The robots will use a mixture of wireless communication with a ground-control team, and autonomous navigation.
“It’s a tough competition,” says entrant Hemendra Arya, an engineer at the India Institute of Technology in
Mumbai. “It really gives a challenge for the designer.”
Micro aerial vehicles (MAVs) are hard to detect, maneuverable, portable, and more energy-efficient than larger aircraft. The United States is currently using first-generation MAVs the size of a rucksack to warn convoys about roadside bombs in Iraq.
Larger unmanned aerial vehicles such as the Predator have been used for years to spot and attack enemies, but they need an airfield. The effort to build smaller craft got a boost when the US Defense Advanced Research Projects Agency (DARPA) began sponsoring competitions in late 1996. The US Department of Defense is co-sponsoring the Indian competition.
Fly like a bird
Competitions entrants must be smaller than 30 centimetres. Some teams shrink conventional unmanned
aircraft, but these craft are vulnerable to turbulence. Designs based on insect and bird wings seem to be more robust.
One entrant, RoboSwift, built by a Dutch team, draws on wind-tunnel studies of swift wings . These showed that swifts optimize their flight by sweeping their wings back for fast turns and extending them for gliding. To copy this, the Delft team made plastic ‘feathers’ that pivot and overlap to change the robot’s wing sweep and surface area.
RoboSwift had its first public test flight last Monday in the Netherlands. The craft failed on its first attempted launch into 50-kilometre-per-hour winds, but got airborne after some minor repairs.
RoboSwift is intended to be as birdlike as possible, says team adviser David Lentink, a zoologist at Wageningen University. It could even conceivably allow biologists to observe swifts, which almost never land, in flight. RoboSwift also doesn’t have landing gear, Lentink quips.
But RoboSwift isn’t quite up to scratch yet. After a five-minute flight, successfully morphing its wings, it then crashed into a tree.
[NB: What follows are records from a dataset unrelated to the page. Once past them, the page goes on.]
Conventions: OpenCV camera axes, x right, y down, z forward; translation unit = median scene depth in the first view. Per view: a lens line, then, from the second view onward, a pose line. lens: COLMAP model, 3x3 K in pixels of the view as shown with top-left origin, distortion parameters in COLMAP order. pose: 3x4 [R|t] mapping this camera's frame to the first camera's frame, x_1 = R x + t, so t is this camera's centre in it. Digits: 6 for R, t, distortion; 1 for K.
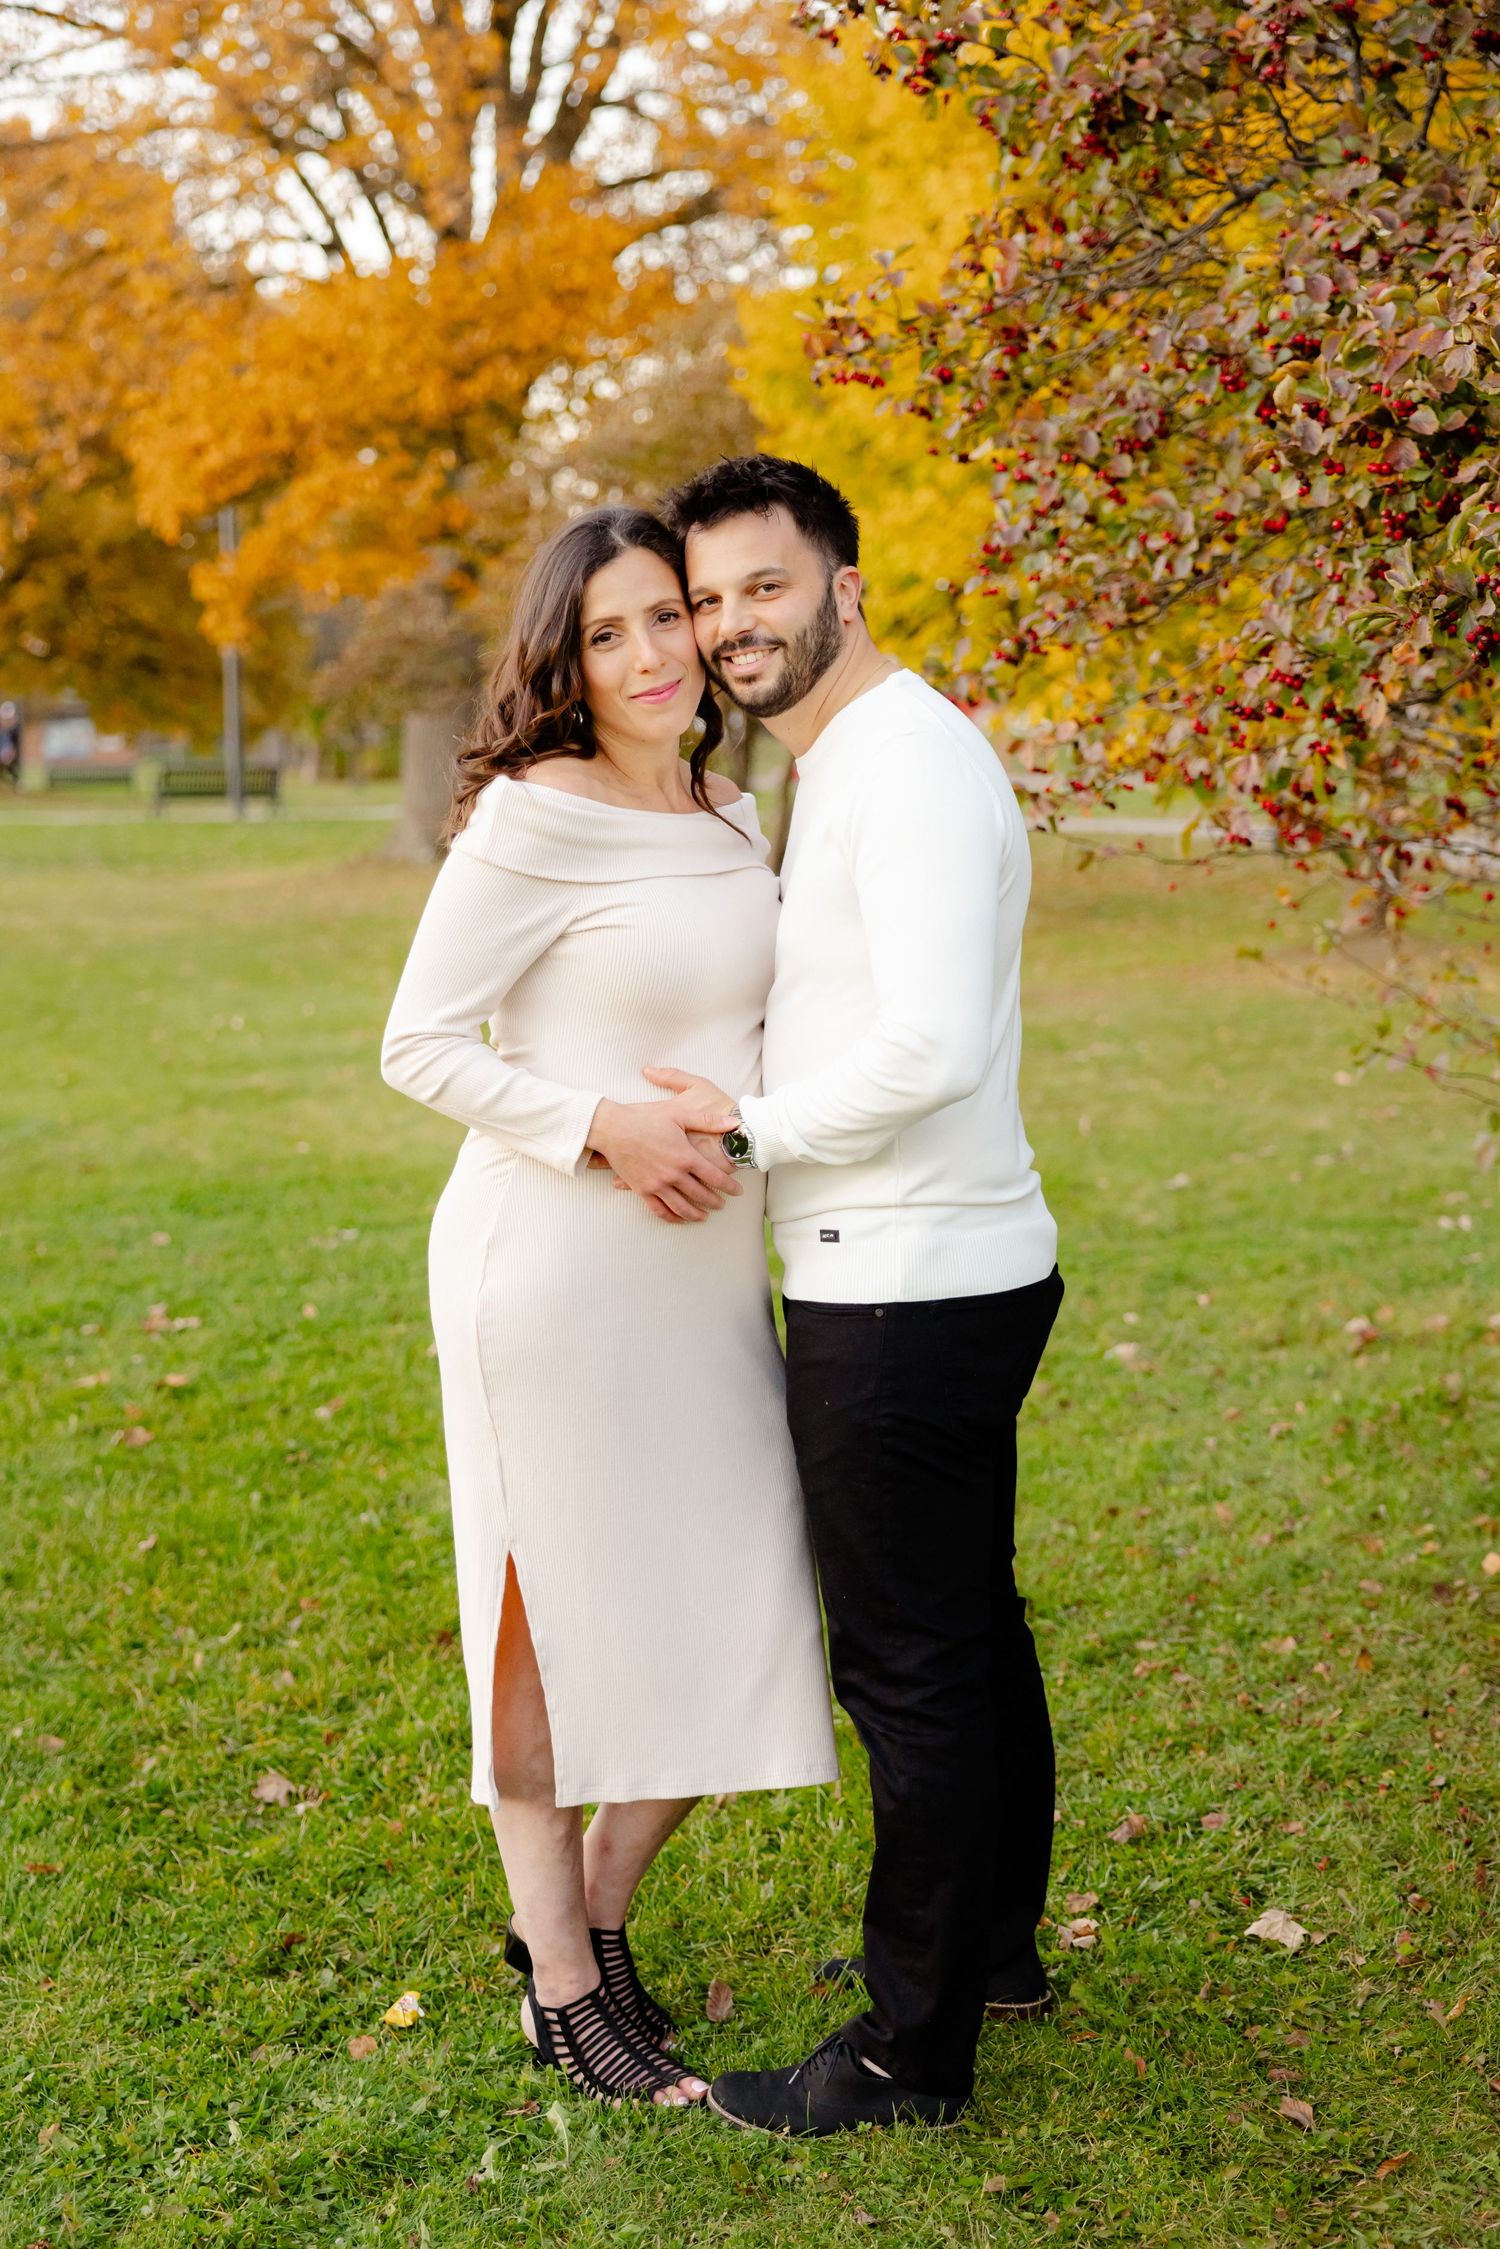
lens RADIAL K [[3179.2, 0, 758.3], [0, 3179.2, 1130.5], [0, 0, 1]] dist [0.027035, 0.031849]
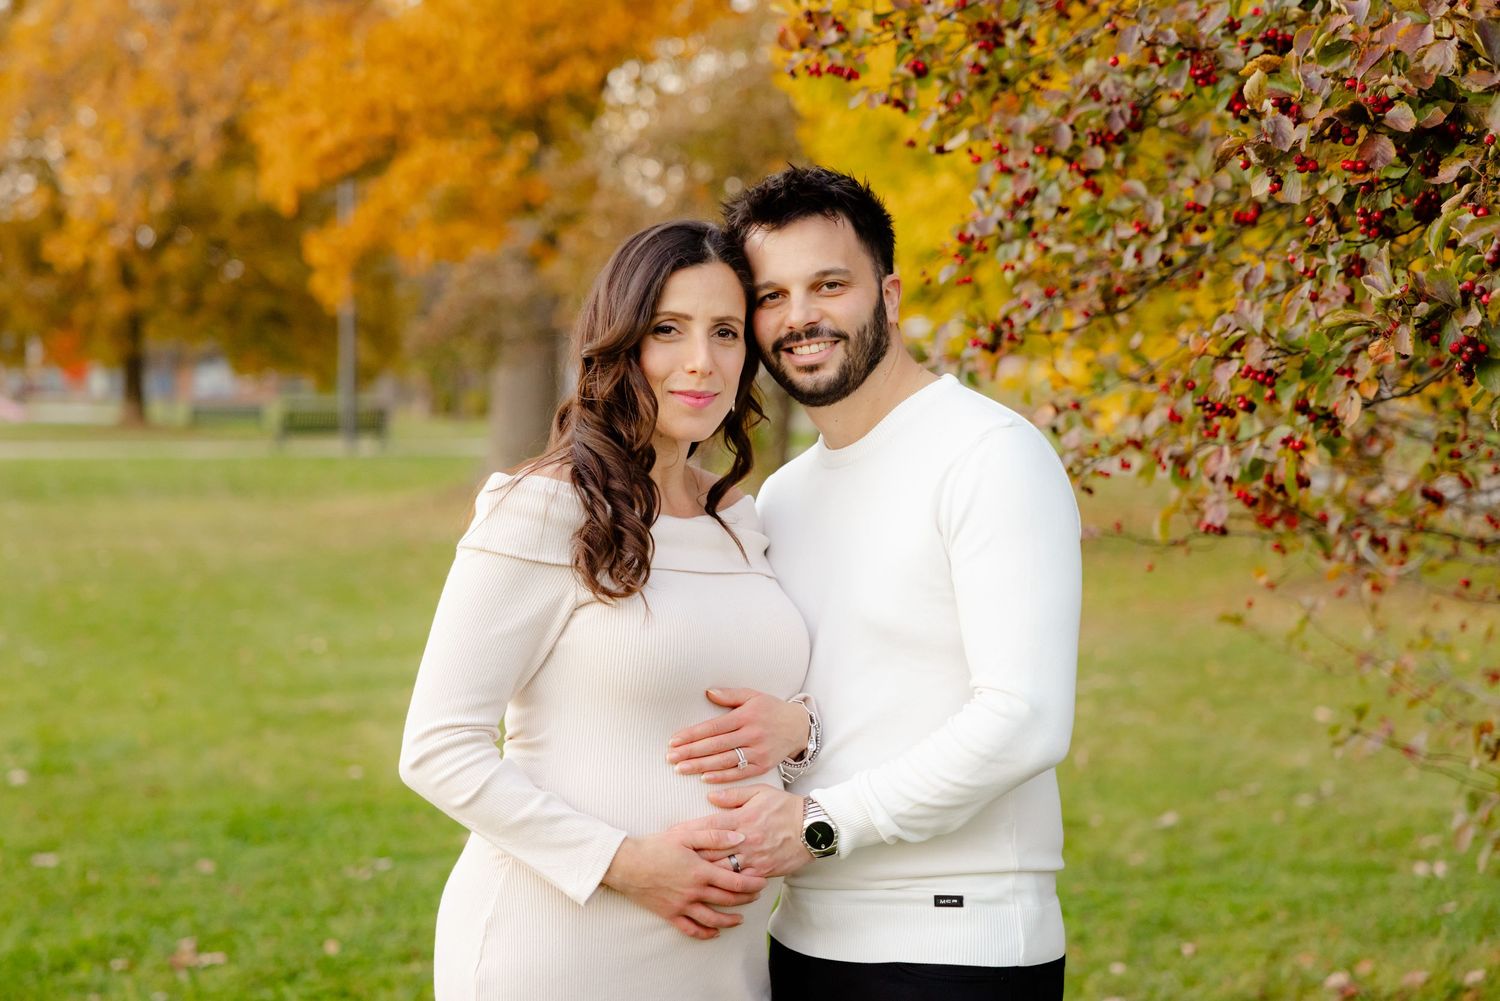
lens RADIAL K [[2802.1, 0, 768.2], [0, 2802.1, 503.3], [0, 0, 1]] dist [-0.030374, 0.581781]
pose [[0.999843, 0.010302, -0.014423, 0.022305], [-0.011428, 0.996704, -0.080317, -0.025714], [0.013548, 0.080469, 0.996665, 0.115723]]
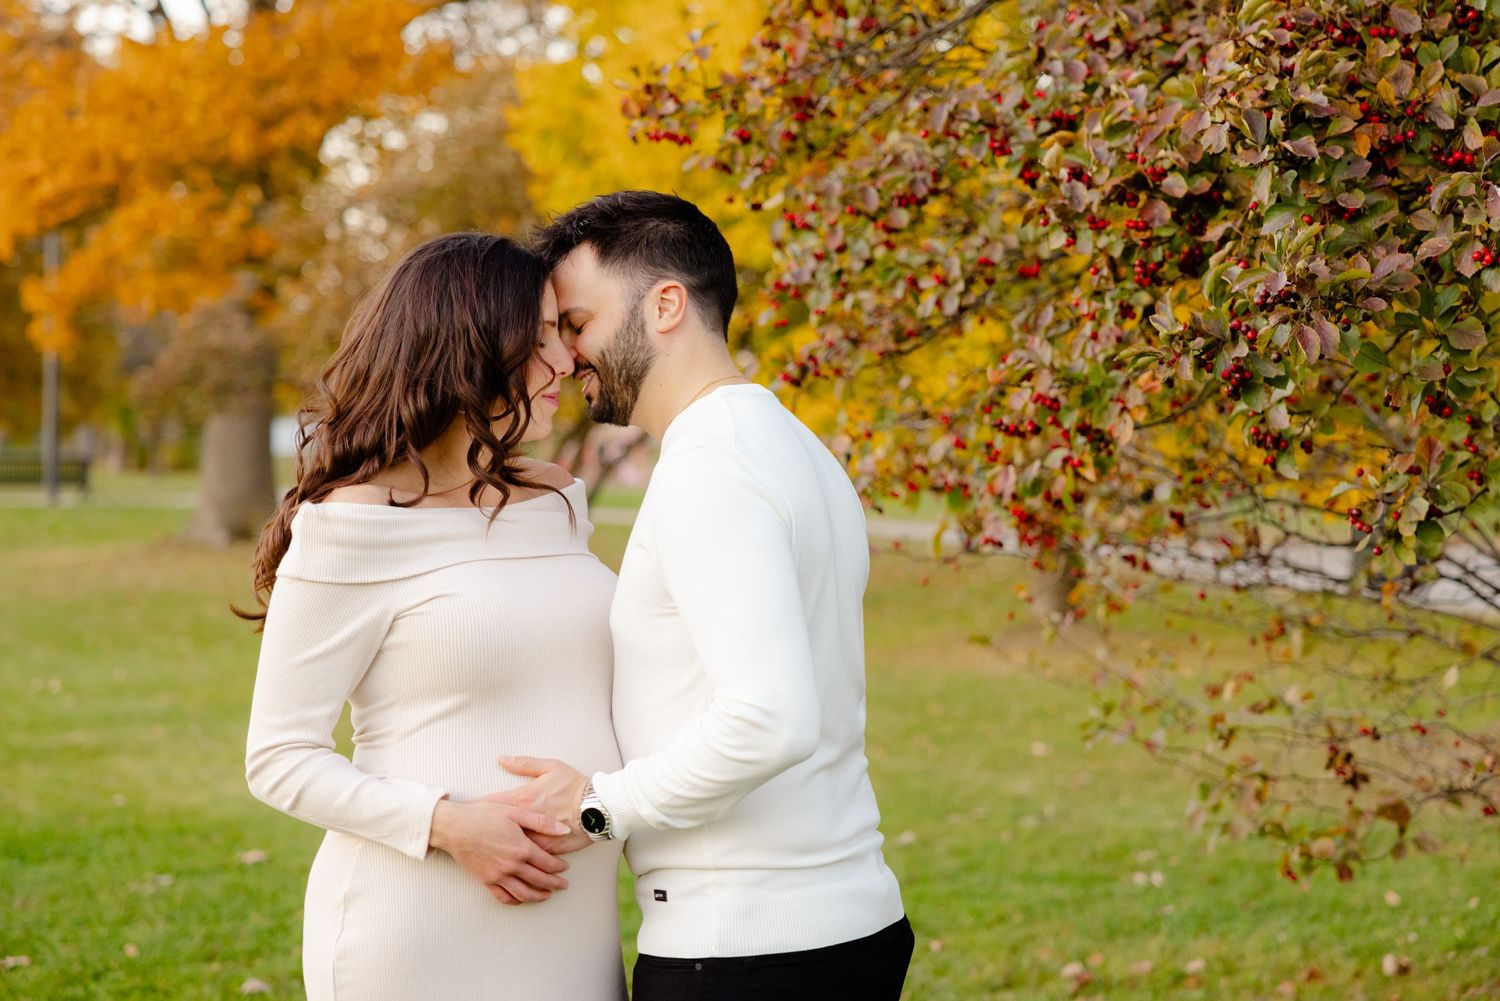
lens RADIAL K [[2782.8, 0, 726.5], [0, 2782.8, 496.6], [0, 0, 1]] dist [0.051711, -0.035489]
pose [[0.996867, 0.019862, 0.076568, -0.019891], [-0.011799, 0.994469, -0.104362, -0.001729], [-0.078217, 0.103132, 0.991588, 0.013400]]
The Dutch team won the ‘most exotic’ category in the 2005 competition with its insect-inspired Delfly.
A team led by Paul Verschure, a computational neuroscientist at Pompeu Fabra University in Barcelona, Spain, is adding biologically inspired sensory systems to an off-the-shelf quad-rotor helicopter and two custom-built ground vehicles.
The ground robots will sniff out mines using a moth-like ‘nose’, and all the robots will avoid collisions and stay on course using software inspired by fly and locust flight2 (#B2) . Data from the robots will be combined with satellite imagery to give a human controller a three-dimensional picture of mines, obstacles and adversaries, projected onto a head-mounted screen. The flood of information will be filtered by software using similar computing methods to those used by the human brain to make sense of the avalanche of sensory data it receives every second.
Twelve teams are registered for the event. Two of last year’s winners, German-based Martin Mueller Engineering, and a team from the French National School of Civil Aviation in Toulouse, are also due to return, with more conventional models.
And this year, the robots face a new challenger: human adversaries, who will add an extra complicating factor to the simple search-and-rescue mission of previous competitions.